In the face of these challenges, EFF has partnered with Privacy International and other human rights advocates and activists around the world to build an international movement to protect privacy against government surveillance. EFF is launching its new State Surveillance and Human Rights project to ensure that strong and reasonable human rights protections are in place to counterbalance government surveillance practices in the digital age.
Draft International Principles on Communications Surveillance and Human Rights
In 2012, working together with Privacy International and other like-minded organizations and individuals we played a crucial role in launching a collaborative process to draft a set of International Principles on Communications Surveillance and Human Rights for protection of human rights vis-a-vis surveillance laws.
As part of this effort, EFF has joined a wide array of advocates in announcing a public consultation on the International Principles on Communications Surveillance and Human Rights. In a blog post, Privacy International articulated the need for these principles:
The rationale behind these principles is to provide civil society, industry and government with a framework against which to evaluate whether current or proposed surveillance laws and practices are consistent with human rights. Now more than ever, we need greater transparency and proportionality around state surveillance in order to safeguard the future of participatory democracy.
Anti-Surveillance Success Stories
Government surveillance today manifests in many forms. Examples include United Arab Emirates, Kuwait, Saudi Arabia and India have all threatened to ban RIM’s encrypted Blackberry service unless the manufacturer hands over its encryption keys or take steps to enable government wiretapping. Cloud communication, which centralizes massive amounts of data in one place, allows governments “one-stop access” to our data and introduces complex new questions regarding who has jurisdiction over citizens’ personal information.
As part of this project, we are working in tandem with international rights advocates—from Argentina, to India, to Australia and beyond—to identify some of the best strategies for challenging overreaching proposals that threaten to erode civil liberties. We have started gathering success stories on fighting surveillance to compile and share with a global coalition of advocates who are countering problematic proposals in their own countries. Visit our State Surveillance and Human Rights Landing Page to read our first five case studies illustrating how digital freedom activists around the world have successfully challenged surveillance practices and proposals. It is our hope that this list of examples will continue to grow.

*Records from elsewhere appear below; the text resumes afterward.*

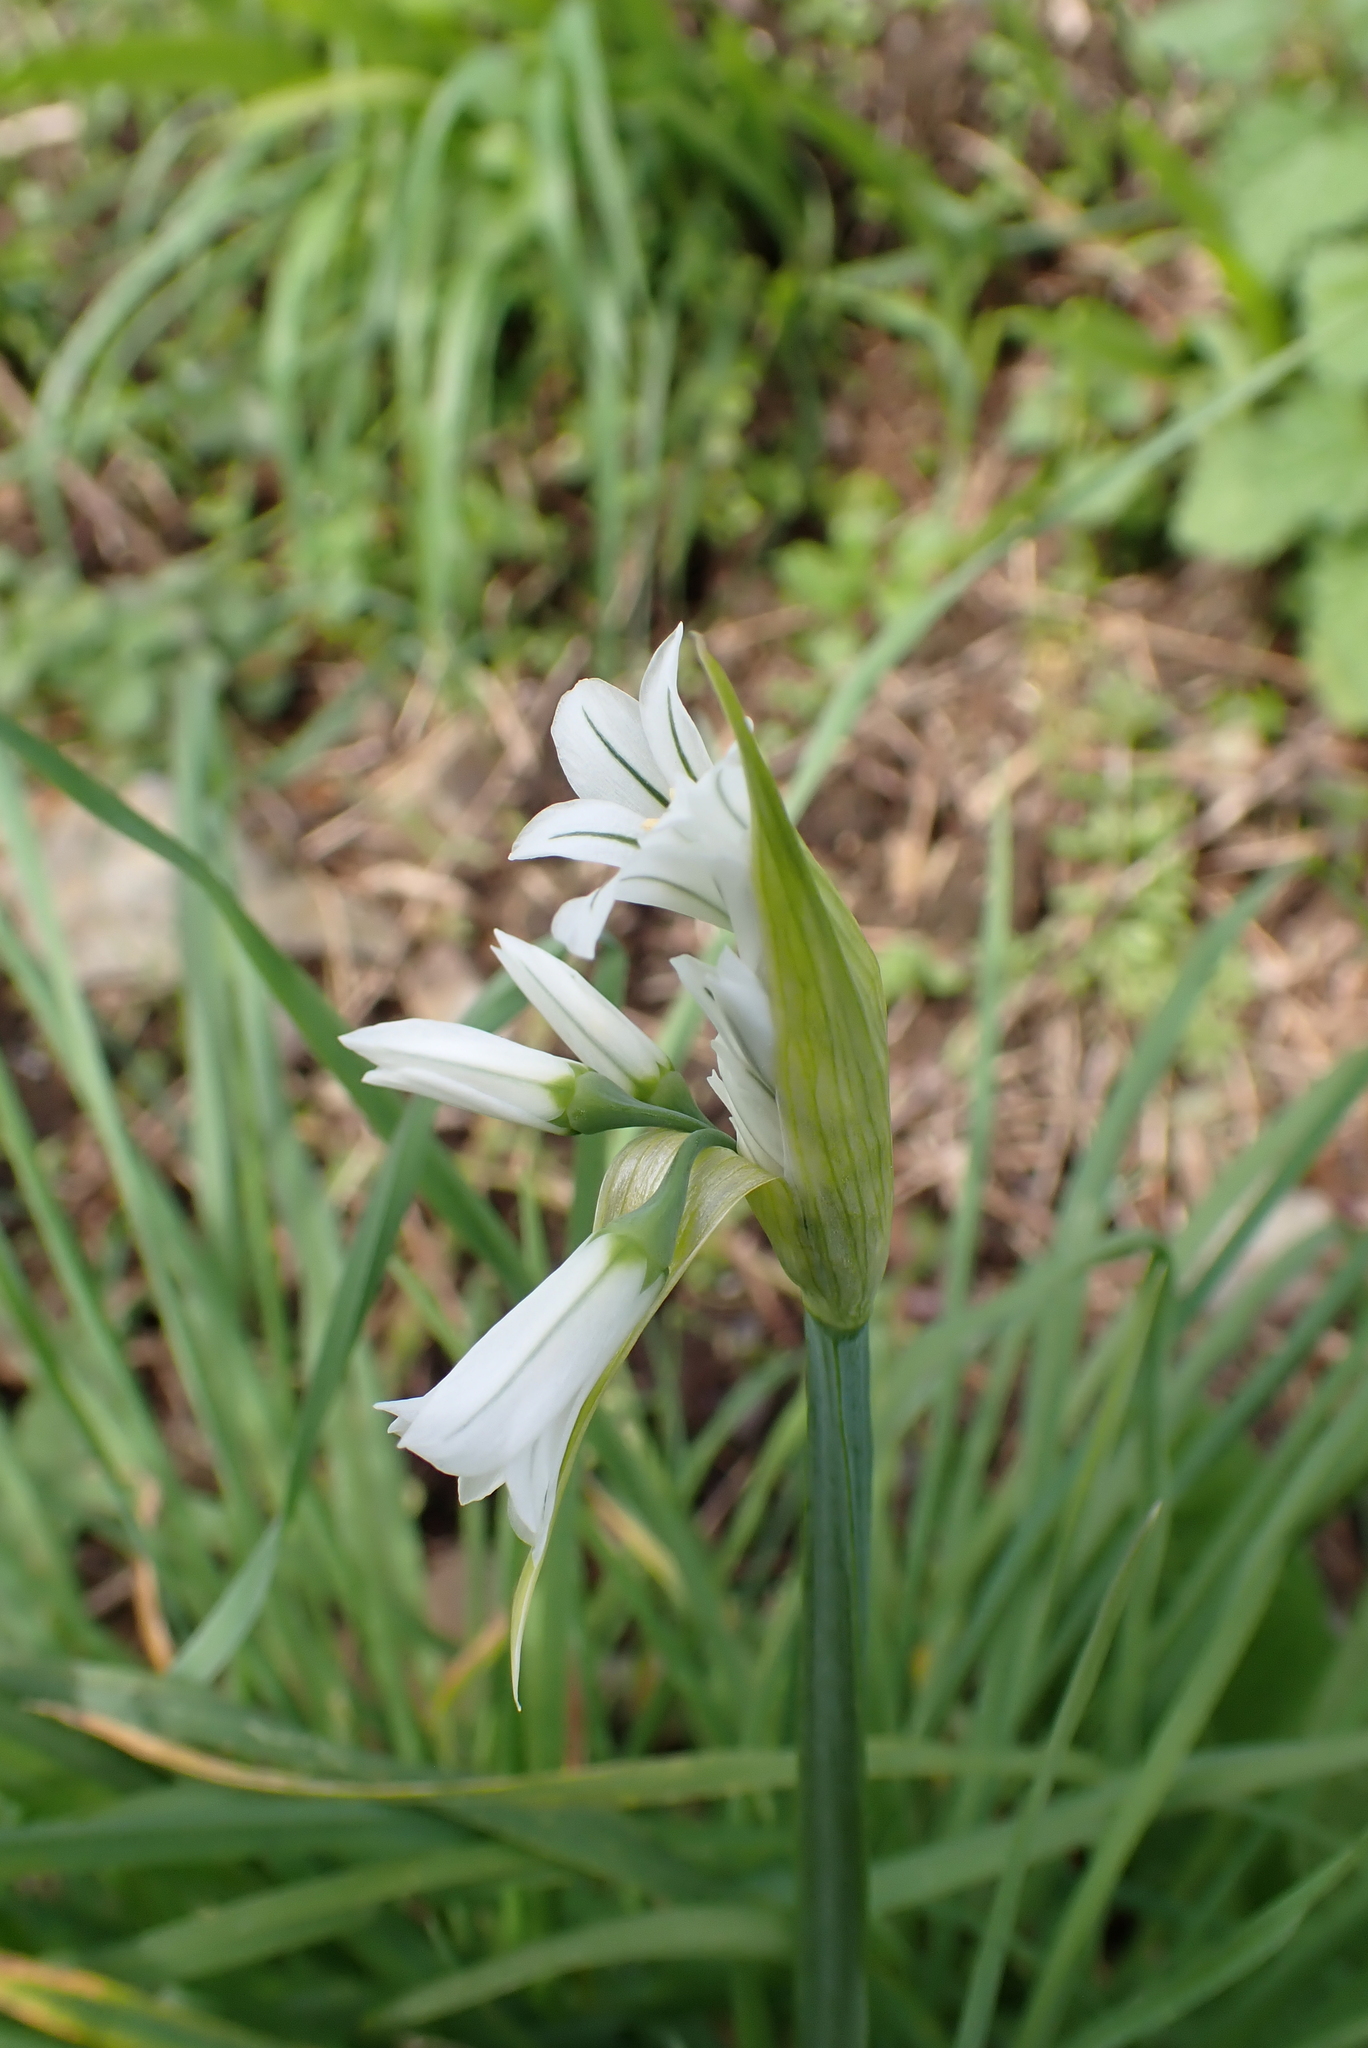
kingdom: Plantae
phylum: Tracheophyta
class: Liliopsida
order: Asparagales
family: Amaryllidaceae
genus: Allium
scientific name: Allium triquetrum
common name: Three-cornered garlic
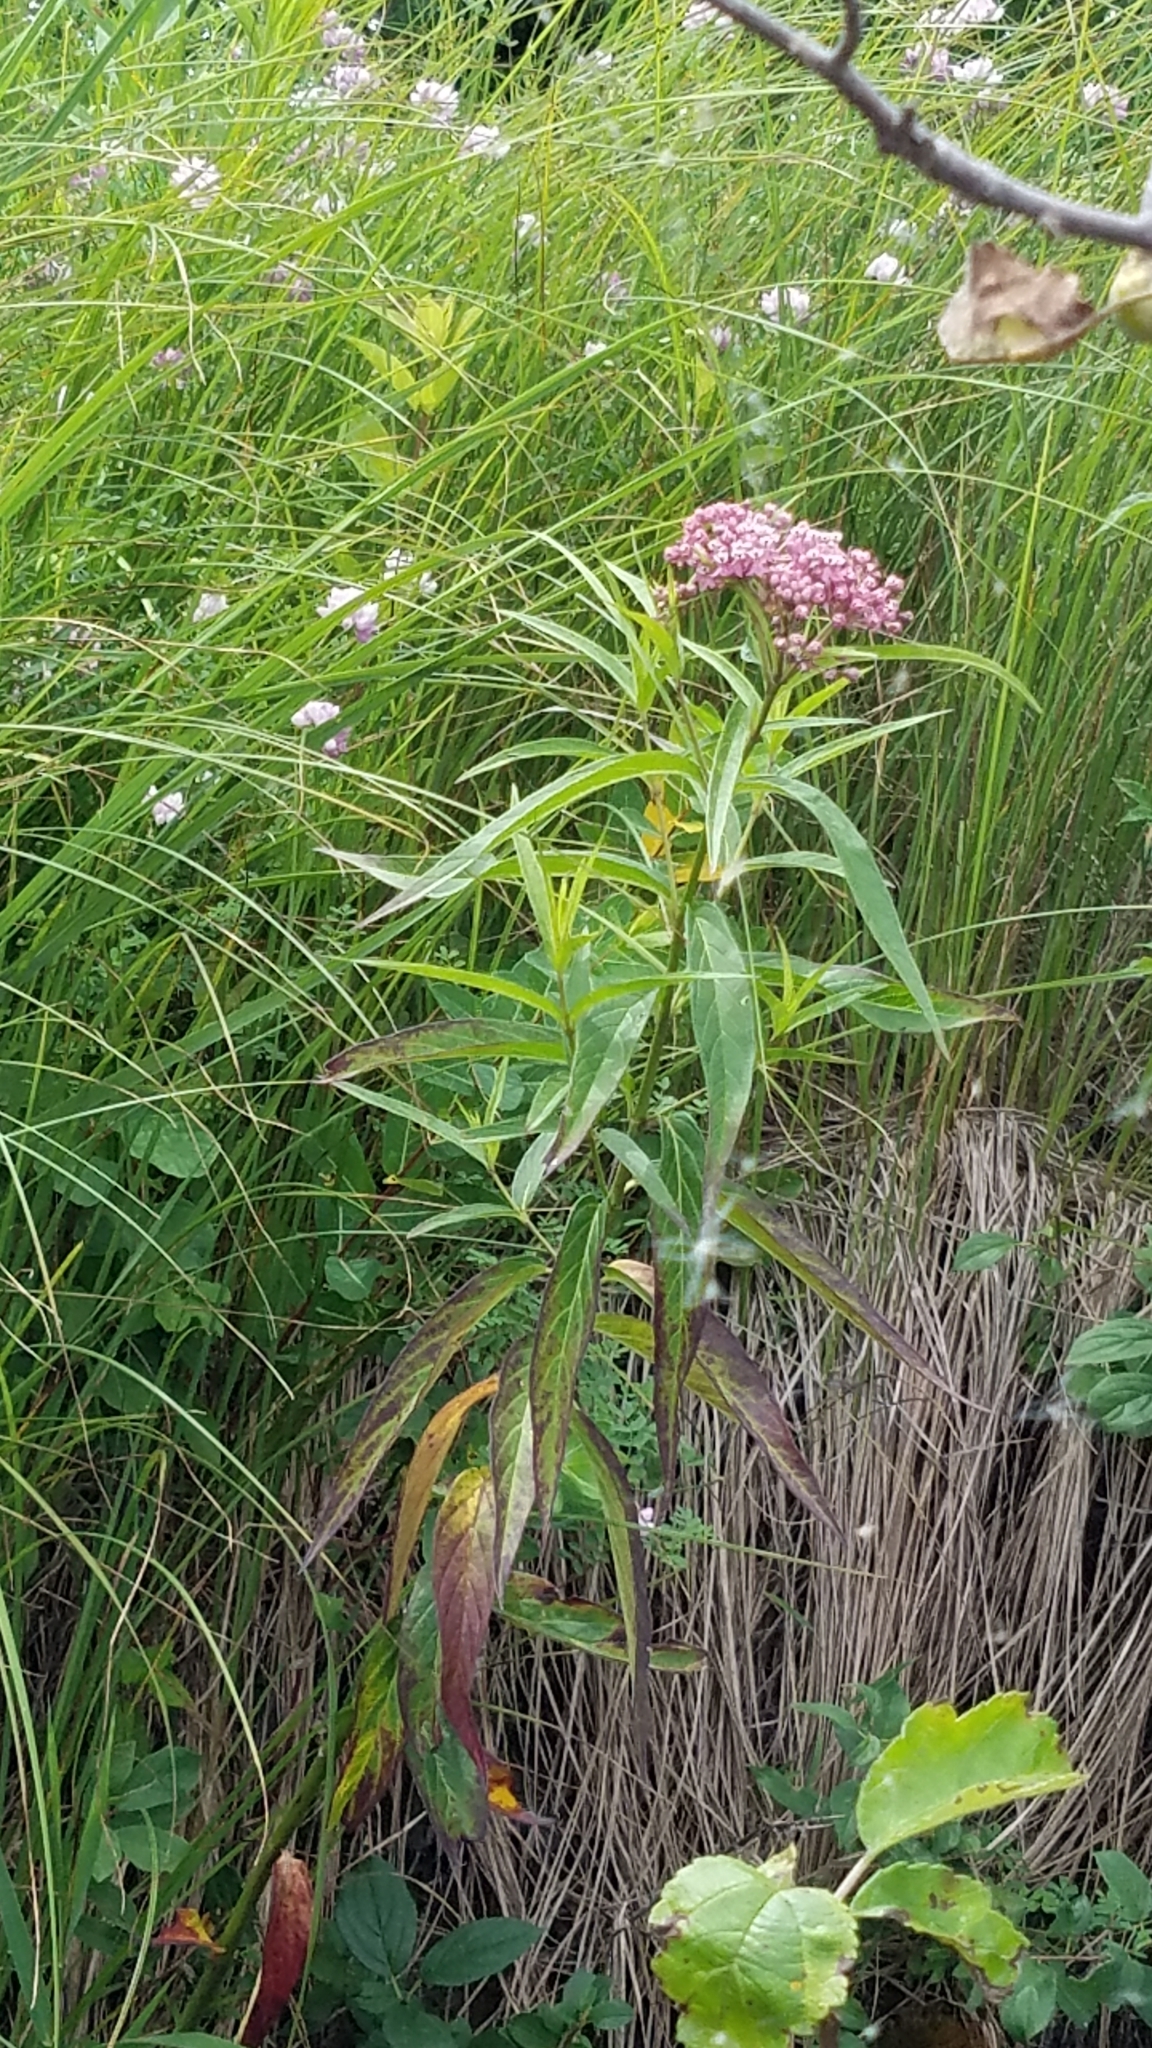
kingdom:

State Surveillance and Human Rights Camp
Building upon EFF Digital Rights Camp in New Zealand last week, EFF now has chosen Latin America to host our State Surveillance and Human Rights Camp. Our camp will be mapping specific problems posed by invasive surveillance infrastructure and government access to peoples’ data. It also will be examining potential national and regional solutions, strategies and tactics. Working collaboratively with advocates, lawyers, journalists, bloggers and security experts on the ground, we will share strategies and tactics on how to effectively fight overreaching government surveillance proposals around the world.
Latin America is at a tipping point. While several countries in the region still lack strong civil society groups working in this area, policies in this area are still being set in many countries. Thus, by identifying individuals and like minded organizations, we hope to strengthen civil society's role. In Central America and the Caribbean, online privacy and surveillance remain largely unexplored topics, disconnected from the larger human rights agenda. Human rights NGOs in the region tend to prioritize traditional human rights causes such as health, education, citizen security and ongoing battles surrounding forced disappearances and torture. While privately funded organizations work passionately on privacy-related topics, privacy is not their sole priority. Unpaid volunteers are driving much of this activism, and the organizations struggle with limited resources. Despite these challenges and limited coverage of their efforts in the mainstream media, support for their campaigns has continued to grow. This is why EFF will continue to work alongside civil society groups in Latin America and around the world to advocate for strong privacy safeguards.